| Electronics source listings |
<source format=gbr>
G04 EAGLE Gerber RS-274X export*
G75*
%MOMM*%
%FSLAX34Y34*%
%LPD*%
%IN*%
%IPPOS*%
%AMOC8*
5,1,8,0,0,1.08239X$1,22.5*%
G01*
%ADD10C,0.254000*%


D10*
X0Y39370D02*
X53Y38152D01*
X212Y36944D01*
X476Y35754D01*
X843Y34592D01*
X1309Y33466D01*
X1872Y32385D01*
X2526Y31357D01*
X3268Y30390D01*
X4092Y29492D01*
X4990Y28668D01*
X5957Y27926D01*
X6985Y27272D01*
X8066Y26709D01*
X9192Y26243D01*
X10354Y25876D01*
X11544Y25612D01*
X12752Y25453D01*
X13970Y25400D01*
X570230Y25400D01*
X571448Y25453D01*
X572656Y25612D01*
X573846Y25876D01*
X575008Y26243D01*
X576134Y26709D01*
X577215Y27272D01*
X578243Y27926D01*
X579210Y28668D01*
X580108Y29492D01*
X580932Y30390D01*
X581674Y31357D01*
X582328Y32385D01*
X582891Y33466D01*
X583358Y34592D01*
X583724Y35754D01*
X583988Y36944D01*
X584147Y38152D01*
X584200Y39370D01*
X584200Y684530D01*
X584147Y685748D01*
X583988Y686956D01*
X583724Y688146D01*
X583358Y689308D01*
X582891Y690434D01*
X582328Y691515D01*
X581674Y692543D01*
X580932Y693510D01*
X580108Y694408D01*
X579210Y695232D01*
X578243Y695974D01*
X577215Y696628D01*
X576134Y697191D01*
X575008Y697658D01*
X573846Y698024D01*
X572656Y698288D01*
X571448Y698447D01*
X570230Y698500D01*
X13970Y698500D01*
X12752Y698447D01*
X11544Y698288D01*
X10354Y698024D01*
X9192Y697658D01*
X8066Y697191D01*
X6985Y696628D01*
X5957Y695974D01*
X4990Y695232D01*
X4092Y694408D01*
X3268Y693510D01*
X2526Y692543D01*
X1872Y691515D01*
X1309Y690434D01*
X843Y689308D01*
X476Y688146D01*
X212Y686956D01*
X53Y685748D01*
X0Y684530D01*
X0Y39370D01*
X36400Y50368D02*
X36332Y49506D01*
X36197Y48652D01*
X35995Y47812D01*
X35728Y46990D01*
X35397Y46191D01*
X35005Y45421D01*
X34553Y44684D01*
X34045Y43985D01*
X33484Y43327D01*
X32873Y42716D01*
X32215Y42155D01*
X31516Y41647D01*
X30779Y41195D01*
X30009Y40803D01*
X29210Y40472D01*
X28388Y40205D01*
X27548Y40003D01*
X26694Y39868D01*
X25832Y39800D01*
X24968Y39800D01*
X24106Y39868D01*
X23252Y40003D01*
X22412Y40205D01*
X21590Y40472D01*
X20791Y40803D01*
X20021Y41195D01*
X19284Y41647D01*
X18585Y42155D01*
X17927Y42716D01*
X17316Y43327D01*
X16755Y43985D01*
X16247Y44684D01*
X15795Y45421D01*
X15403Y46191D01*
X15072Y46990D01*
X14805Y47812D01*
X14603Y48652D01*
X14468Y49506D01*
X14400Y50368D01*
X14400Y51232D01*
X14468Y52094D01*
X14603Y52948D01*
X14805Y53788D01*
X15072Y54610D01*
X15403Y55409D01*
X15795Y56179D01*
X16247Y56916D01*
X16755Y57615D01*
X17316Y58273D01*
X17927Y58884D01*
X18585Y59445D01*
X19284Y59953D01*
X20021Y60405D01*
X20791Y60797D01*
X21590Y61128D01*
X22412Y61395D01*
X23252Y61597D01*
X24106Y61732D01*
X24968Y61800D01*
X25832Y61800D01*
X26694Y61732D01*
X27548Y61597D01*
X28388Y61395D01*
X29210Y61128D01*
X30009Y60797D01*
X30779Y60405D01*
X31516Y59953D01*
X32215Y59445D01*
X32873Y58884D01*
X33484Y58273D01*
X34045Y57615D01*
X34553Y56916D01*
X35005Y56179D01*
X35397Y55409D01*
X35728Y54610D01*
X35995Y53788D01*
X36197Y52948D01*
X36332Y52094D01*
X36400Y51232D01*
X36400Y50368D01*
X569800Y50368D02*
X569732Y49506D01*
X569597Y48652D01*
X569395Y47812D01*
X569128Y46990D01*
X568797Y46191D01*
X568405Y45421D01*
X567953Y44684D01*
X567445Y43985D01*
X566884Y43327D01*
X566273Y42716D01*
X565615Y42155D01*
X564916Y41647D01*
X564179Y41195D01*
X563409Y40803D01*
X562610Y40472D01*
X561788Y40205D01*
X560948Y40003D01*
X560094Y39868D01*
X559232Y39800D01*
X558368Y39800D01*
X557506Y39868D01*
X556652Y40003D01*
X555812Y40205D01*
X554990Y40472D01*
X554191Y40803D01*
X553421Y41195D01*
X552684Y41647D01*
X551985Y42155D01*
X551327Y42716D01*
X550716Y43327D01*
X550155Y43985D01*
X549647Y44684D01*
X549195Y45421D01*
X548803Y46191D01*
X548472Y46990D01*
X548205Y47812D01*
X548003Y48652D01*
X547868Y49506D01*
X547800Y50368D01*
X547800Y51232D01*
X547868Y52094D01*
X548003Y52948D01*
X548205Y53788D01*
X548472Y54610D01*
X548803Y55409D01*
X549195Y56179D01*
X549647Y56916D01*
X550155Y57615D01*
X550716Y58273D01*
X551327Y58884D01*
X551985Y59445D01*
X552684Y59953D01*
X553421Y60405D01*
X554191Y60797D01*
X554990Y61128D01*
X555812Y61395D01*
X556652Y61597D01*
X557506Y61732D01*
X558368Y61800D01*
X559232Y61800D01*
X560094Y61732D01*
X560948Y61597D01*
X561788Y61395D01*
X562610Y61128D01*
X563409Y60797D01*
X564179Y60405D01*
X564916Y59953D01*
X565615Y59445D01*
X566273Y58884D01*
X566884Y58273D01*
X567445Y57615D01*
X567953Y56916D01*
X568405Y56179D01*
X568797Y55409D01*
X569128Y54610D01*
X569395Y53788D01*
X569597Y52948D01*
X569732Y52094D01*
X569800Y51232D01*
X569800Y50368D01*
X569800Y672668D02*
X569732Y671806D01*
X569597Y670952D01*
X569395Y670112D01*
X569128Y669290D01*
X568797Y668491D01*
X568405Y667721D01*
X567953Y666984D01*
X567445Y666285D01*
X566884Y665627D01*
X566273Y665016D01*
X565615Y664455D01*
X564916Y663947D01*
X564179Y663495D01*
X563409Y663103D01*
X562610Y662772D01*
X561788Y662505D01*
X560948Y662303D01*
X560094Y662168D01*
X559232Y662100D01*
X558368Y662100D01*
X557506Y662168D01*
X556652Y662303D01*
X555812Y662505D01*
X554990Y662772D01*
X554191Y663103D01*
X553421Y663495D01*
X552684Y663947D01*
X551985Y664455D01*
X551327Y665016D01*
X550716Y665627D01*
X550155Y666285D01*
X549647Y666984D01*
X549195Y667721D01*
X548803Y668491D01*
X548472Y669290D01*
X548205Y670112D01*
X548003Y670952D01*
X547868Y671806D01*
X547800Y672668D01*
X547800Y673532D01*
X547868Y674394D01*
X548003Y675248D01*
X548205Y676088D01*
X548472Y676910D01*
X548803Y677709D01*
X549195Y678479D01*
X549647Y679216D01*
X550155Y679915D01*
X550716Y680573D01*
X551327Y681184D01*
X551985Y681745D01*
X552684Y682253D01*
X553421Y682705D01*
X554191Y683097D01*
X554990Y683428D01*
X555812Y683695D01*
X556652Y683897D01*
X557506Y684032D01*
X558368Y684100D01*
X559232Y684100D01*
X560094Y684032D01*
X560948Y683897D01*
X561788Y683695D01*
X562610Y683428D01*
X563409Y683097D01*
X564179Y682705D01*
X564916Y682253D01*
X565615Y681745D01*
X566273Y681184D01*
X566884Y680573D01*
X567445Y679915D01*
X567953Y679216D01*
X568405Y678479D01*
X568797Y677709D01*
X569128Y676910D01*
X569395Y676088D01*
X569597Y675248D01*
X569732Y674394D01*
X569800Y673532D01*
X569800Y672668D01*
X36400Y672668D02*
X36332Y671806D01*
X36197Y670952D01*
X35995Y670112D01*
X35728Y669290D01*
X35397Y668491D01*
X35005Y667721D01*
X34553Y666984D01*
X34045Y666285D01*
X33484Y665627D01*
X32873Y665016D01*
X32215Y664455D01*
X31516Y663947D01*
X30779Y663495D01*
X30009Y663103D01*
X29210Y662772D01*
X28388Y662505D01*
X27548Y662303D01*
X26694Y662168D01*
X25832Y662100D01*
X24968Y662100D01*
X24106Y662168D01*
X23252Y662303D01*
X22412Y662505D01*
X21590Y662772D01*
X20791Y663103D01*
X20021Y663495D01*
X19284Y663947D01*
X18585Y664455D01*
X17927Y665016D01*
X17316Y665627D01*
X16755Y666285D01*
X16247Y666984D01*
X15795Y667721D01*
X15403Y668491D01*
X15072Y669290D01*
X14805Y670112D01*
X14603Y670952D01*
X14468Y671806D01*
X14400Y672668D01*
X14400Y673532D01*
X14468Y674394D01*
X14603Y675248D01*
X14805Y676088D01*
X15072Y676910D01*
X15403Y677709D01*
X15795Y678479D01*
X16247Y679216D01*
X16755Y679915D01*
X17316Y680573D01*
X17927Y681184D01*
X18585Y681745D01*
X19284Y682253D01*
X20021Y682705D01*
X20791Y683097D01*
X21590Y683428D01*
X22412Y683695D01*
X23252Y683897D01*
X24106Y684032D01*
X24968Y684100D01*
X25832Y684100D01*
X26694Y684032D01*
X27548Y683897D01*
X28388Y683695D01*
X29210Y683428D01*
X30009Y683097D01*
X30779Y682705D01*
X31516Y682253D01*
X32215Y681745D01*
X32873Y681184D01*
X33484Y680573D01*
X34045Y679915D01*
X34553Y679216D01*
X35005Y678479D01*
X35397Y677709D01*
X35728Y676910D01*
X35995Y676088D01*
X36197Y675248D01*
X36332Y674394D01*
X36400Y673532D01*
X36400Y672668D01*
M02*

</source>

---

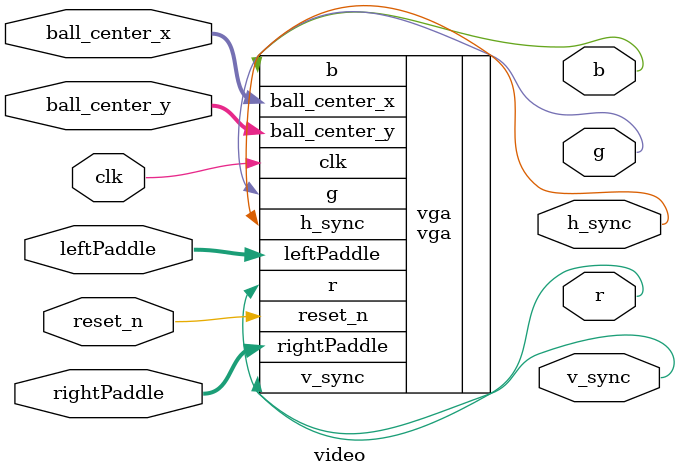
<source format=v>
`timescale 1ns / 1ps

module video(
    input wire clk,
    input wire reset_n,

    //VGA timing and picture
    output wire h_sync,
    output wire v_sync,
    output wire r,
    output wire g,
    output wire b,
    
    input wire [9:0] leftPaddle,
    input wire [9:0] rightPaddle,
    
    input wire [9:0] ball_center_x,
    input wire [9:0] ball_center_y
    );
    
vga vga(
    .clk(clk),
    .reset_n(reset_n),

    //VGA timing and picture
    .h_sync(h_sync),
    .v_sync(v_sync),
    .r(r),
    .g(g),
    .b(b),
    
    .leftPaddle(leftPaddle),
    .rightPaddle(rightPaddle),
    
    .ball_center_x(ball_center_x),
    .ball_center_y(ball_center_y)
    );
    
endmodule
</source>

* * *

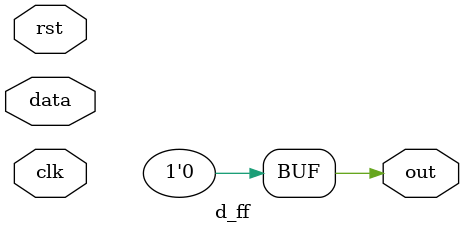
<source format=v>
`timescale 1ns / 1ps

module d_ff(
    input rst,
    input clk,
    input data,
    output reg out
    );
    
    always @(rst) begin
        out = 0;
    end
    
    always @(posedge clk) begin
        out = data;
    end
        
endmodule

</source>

| Goal of the exercise |
Copy only this part of the entries above: the line with "X584147Y685748D01*", the line with "X30779Y41195D01*", and the lines between, all exactly as written.

| Exercise result |
X584147Y685748D01*
X583988Y686956D01*
X583724Y688146D01*
X583358Y689308D01*
X582891Y690434D01*
X582328Y691515D01*
X581674Y692543D01*
X580932Y693510D01*
X580108Y694408D01*
X579210Y695232D01*
X578243Y695974D01*
X577215Y696628D01*
X576134Y697191D01*
X575008Y697658D01*
X573846Y698024D01*
X572656Y698288D01*
X571448Y698447D01*
X570230Y698500D01*
X13970Y698500D01*
X12752Y698447D01*
X11544Y698288D01*
X10354Y698024D01*
X9192Y697658D01*
X8066Y697191D01*
X6985Y696628D01*
X5957Y695974D01*
X4990Y695232D01*
X4092Y694408D01*
X3268Y693510D01*
X2526Y692543D01*
X1872Y691515D01*
X1309Y690434D01*
X843Y689308D01*
X476Y688146D01*
X212Y686956D01*
X53Y685748D01*
X0Y684530D01*
X0Y39370D01*
X36400Y50368D02*
X36332Y49506D01*
X36197Y48652D01*
X35995Y47812D01*
X35728Y46990D01*
X35397Y46191D01*
X35005Y45421D01*
X34553Y44684D01*
X34045Y43985D01*
X33484Y43327D01*
X32873Y42716D01*
X32215Y42155D01*
X31516Y41647D01*
X30779Y41195D01*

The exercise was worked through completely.